WHAT TO WORK ON:
Scan the material for the word "customer", and copy each line where it shows up.

PROVIDED RECORDS:
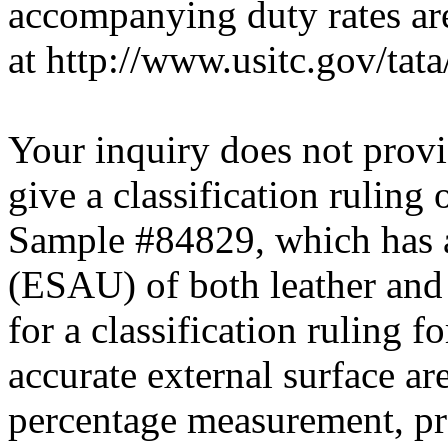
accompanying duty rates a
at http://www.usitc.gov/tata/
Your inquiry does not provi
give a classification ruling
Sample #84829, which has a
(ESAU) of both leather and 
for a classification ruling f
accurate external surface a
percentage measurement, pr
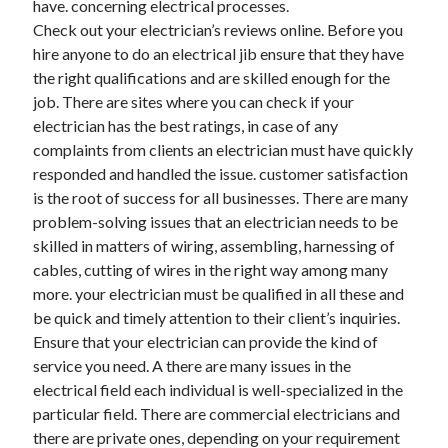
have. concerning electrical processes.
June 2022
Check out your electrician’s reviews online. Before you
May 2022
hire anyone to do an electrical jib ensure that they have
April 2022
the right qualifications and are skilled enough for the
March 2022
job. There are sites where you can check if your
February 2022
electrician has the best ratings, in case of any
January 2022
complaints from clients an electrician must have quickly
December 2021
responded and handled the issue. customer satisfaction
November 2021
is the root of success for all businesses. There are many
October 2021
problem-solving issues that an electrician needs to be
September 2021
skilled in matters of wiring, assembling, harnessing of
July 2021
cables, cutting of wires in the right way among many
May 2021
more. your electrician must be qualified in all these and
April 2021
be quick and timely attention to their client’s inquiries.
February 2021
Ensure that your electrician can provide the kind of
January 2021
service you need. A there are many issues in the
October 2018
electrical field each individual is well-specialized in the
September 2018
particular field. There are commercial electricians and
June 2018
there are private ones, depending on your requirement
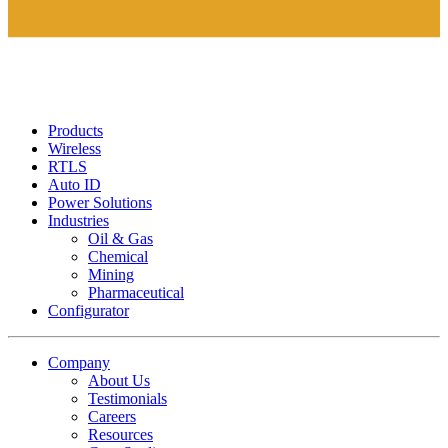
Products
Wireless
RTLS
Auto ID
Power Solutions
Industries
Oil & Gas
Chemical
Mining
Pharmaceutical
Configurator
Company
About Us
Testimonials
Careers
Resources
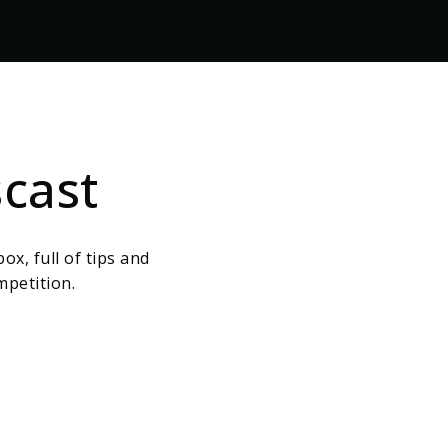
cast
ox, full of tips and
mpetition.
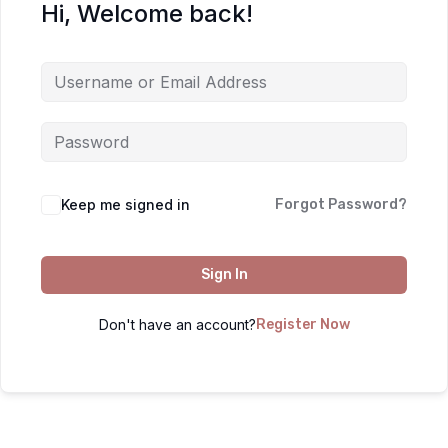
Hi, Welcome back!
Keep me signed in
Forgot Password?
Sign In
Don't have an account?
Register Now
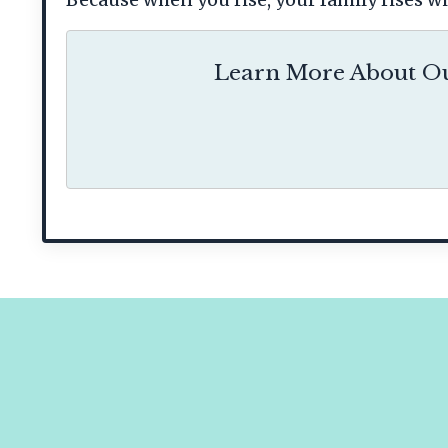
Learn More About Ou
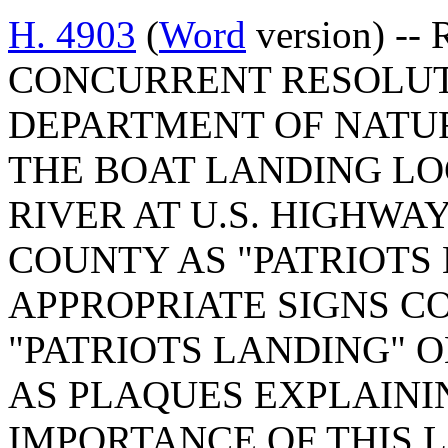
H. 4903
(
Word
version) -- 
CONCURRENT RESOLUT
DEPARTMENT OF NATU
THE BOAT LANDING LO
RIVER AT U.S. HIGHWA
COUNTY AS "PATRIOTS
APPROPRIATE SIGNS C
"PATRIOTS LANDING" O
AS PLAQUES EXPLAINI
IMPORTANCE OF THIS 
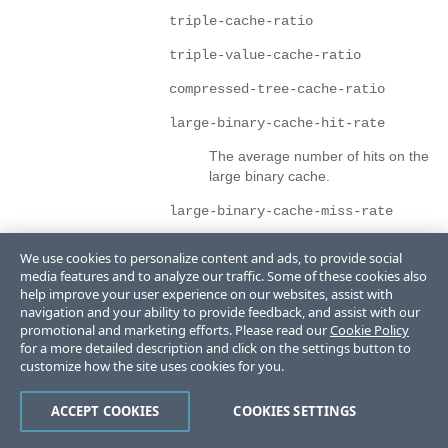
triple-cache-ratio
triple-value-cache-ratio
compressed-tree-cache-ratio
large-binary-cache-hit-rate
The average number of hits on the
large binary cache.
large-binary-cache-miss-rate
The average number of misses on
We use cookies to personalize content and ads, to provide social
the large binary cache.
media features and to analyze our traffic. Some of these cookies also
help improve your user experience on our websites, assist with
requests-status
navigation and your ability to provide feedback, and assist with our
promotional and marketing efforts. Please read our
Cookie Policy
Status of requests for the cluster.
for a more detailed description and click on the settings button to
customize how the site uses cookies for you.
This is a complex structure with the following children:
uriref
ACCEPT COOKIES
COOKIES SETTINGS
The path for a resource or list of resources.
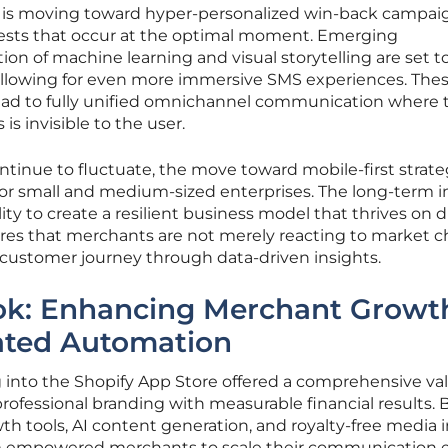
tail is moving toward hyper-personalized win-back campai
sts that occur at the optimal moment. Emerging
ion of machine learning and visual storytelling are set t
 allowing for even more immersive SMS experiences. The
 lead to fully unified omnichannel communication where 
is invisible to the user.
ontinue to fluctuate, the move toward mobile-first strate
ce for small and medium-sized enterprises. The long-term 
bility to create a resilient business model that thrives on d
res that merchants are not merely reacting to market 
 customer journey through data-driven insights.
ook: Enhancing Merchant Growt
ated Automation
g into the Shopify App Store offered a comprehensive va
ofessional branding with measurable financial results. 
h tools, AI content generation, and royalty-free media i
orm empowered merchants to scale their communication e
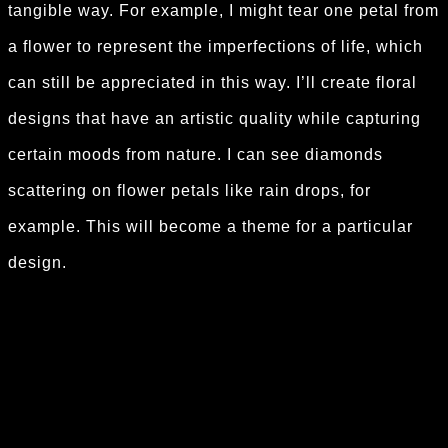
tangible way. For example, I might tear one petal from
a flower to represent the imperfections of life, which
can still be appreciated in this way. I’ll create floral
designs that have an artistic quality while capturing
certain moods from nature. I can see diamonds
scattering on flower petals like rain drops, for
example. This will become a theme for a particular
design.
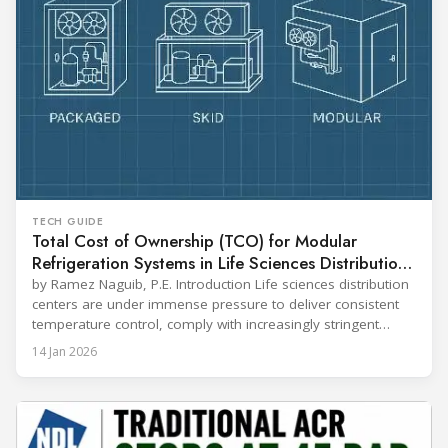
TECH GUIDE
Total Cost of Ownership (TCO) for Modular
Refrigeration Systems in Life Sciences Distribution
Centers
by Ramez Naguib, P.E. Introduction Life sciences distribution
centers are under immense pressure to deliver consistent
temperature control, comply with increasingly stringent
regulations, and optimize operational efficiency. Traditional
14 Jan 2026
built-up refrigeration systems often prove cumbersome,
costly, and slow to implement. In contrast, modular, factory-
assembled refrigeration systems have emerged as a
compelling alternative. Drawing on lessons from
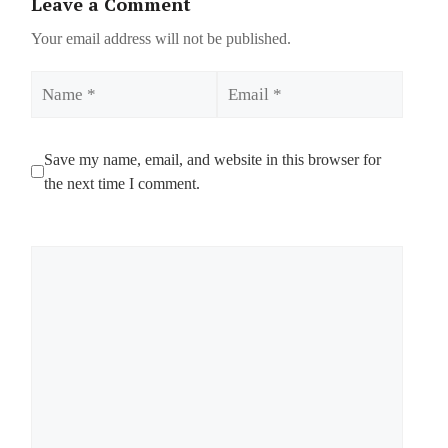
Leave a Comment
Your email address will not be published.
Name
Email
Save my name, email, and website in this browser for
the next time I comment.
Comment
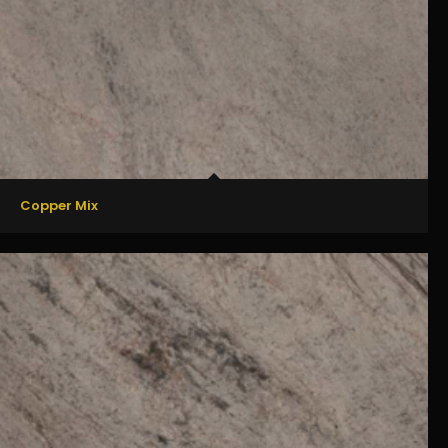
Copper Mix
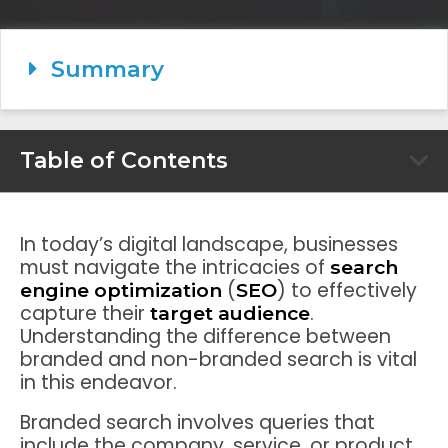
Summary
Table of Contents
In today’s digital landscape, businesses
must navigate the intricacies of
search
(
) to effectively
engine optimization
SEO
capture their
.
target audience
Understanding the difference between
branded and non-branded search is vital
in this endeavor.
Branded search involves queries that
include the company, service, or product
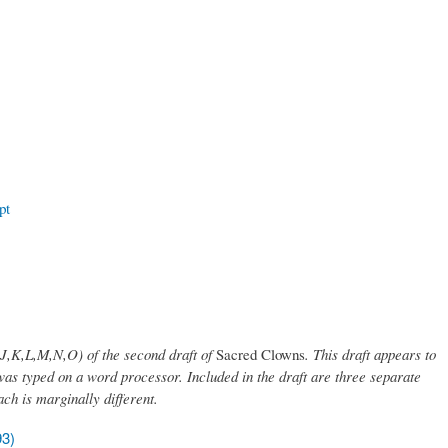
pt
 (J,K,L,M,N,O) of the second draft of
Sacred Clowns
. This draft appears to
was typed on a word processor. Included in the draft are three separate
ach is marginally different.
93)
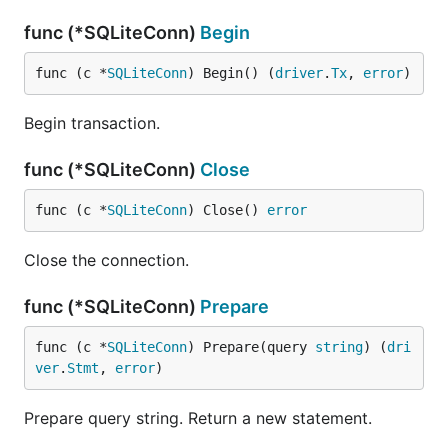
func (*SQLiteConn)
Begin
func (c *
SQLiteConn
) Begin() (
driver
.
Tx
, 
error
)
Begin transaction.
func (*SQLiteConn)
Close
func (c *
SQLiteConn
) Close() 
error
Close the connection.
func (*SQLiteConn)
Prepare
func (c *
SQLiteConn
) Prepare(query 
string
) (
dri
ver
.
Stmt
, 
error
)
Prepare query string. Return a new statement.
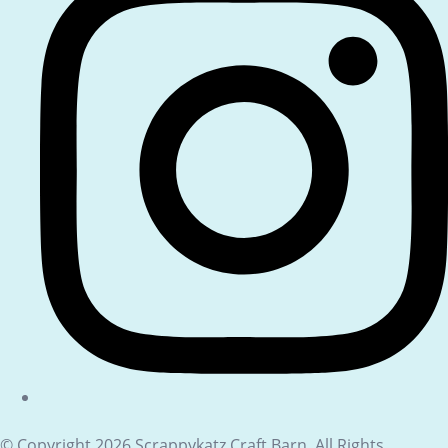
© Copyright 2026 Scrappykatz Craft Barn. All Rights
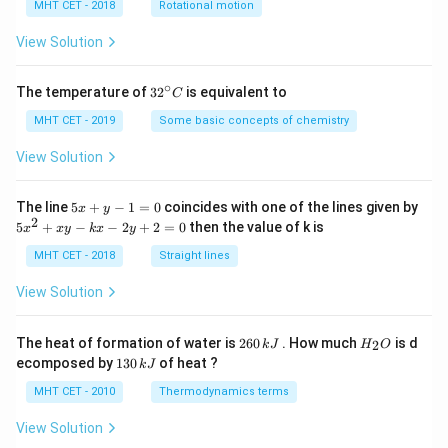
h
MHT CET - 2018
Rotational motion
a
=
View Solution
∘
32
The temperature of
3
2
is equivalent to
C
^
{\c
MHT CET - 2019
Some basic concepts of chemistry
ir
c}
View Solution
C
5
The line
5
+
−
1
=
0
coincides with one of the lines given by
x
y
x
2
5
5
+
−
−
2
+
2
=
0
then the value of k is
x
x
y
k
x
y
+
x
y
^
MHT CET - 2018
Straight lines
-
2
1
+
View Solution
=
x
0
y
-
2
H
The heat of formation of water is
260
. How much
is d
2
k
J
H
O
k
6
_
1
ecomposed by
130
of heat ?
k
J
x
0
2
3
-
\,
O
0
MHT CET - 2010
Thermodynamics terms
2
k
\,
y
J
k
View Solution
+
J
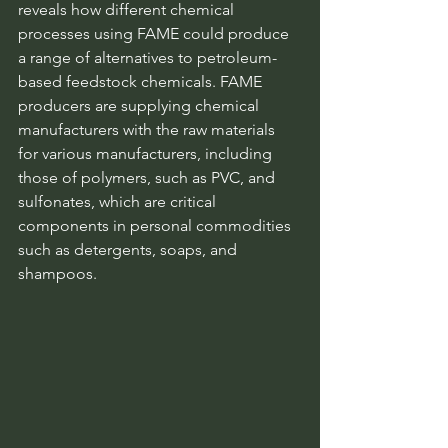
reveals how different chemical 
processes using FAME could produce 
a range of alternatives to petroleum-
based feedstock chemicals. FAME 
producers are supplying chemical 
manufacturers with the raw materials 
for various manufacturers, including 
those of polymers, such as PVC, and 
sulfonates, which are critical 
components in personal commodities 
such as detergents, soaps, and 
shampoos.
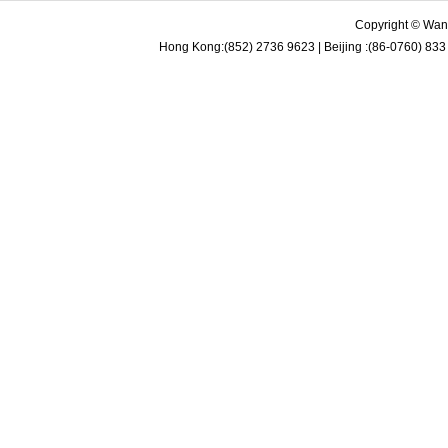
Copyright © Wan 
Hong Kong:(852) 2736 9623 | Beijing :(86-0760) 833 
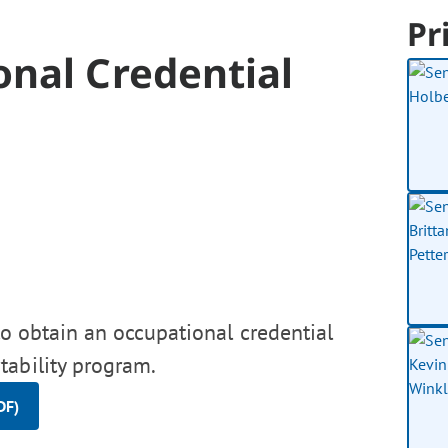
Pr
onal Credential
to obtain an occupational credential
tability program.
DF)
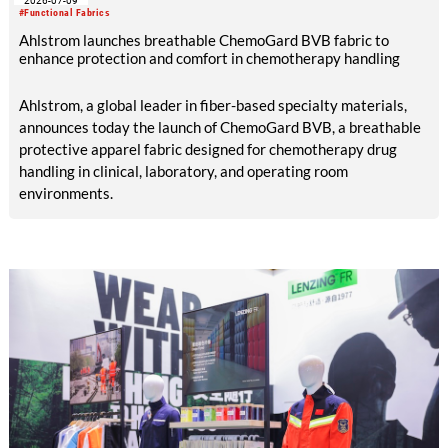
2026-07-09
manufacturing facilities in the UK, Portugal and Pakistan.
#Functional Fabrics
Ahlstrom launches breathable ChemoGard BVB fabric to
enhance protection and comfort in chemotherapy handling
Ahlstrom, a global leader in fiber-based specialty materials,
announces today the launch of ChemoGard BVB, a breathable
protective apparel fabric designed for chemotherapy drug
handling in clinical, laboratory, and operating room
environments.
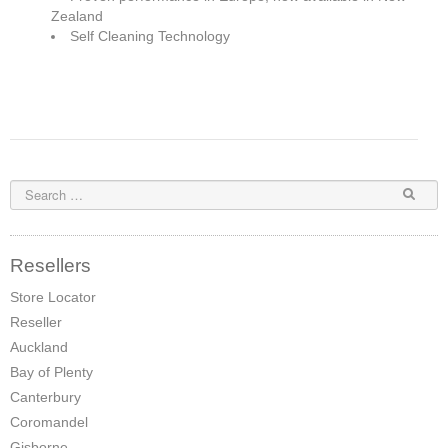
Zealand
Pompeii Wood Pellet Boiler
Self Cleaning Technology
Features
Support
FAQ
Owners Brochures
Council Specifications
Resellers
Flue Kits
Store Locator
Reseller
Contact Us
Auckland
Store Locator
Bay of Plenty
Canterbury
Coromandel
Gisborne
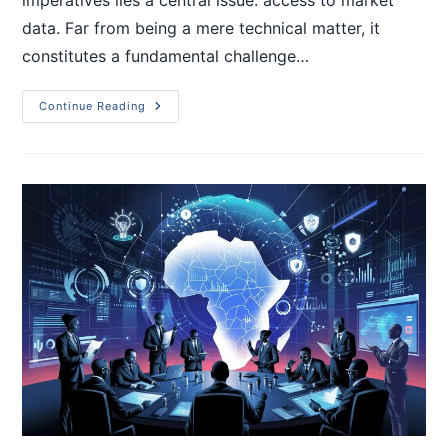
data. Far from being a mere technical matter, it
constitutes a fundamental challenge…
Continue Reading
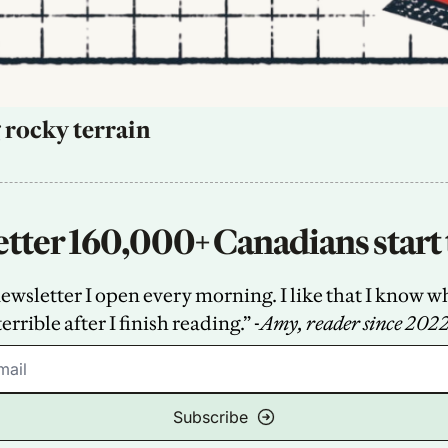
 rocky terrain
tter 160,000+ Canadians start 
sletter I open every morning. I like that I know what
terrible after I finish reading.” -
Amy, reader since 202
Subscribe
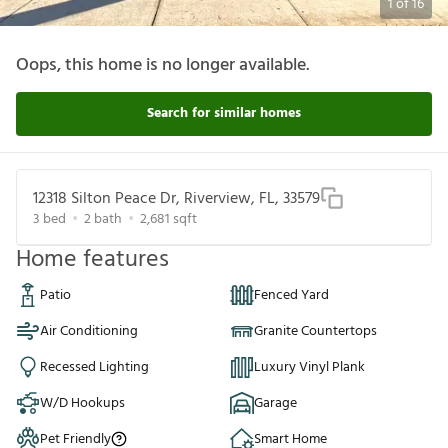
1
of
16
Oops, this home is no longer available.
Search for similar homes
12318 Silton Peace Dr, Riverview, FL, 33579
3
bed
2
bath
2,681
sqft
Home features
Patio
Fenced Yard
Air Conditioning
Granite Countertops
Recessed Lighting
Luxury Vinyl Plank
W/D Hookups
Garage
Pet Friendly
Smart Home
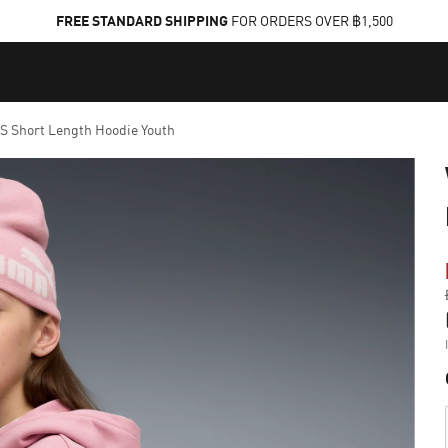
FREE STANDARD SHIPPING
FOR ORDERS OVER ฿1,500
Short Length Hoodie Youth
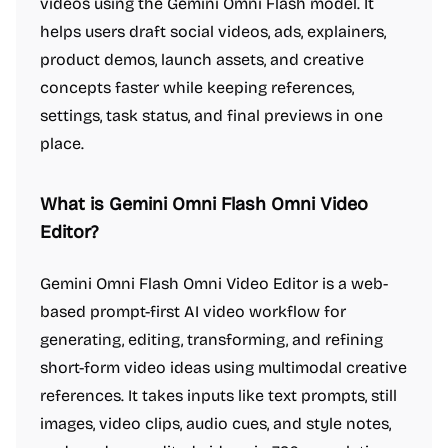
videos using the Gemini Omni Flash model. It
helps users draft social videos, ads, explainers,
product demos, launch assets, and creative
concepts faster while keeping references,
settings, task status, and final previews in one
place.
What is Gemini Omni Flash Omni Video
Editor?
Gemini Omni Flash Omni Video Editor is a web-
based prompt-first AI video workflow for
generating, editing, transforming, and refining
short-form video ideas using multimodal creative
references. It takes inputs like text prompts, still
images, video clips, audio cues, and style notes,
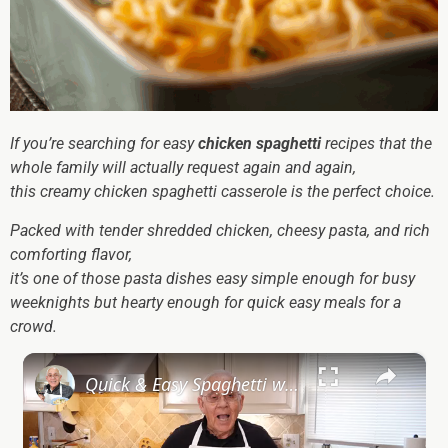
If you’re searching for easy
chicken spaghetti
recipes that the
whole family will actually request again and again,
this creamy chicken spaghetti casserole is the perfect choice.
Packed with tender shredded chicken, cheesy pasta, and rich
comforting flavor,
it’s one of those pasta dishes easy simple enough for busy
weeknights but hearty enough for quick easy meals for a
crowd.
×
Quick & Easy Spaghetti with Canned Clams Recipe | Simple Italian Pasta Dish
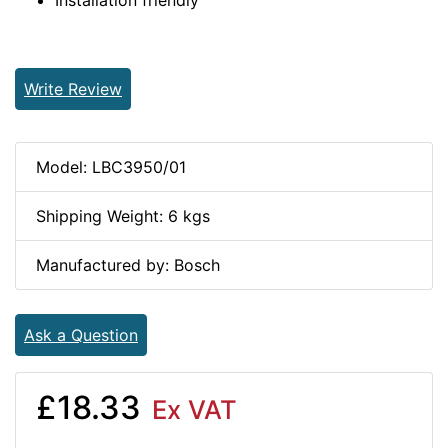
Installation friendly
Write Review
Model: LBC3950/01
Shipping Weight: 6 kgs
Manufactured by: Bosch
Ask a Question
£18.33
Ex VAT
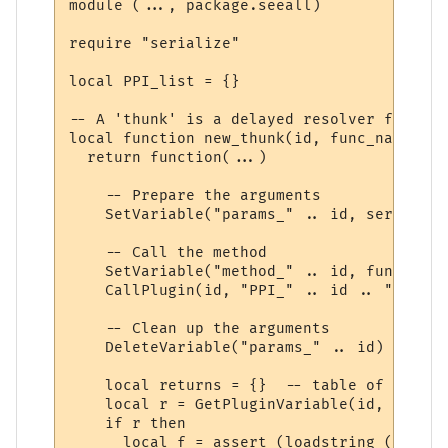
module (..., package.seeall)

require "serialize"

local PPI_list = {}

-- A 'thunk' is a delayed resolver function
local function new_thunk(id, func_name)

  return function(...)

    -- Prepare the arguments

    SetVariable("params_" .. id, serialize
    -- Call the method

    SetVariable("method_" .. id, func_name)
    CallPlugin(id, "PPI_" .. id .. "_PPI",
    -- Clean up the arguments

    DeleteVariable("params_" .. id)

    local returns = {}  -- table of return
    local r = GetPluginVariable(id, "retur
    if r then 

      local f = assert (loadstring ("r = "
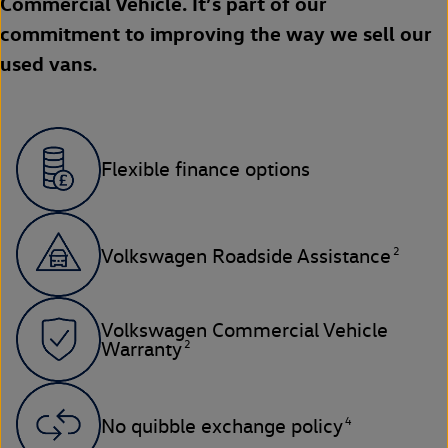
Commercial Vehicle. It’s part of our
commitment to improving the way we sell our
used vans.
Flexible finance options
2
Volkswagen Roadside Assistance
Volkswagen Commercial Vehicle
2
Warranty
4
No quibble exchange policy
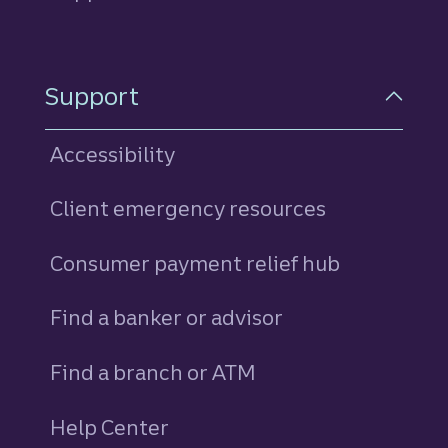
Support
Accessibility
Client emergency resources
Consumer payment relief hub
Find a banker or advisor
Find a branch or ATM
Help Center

EXERCISE RESULT:
responded and handled the issue. customer satisfaction
 customer journey through data-driven insights.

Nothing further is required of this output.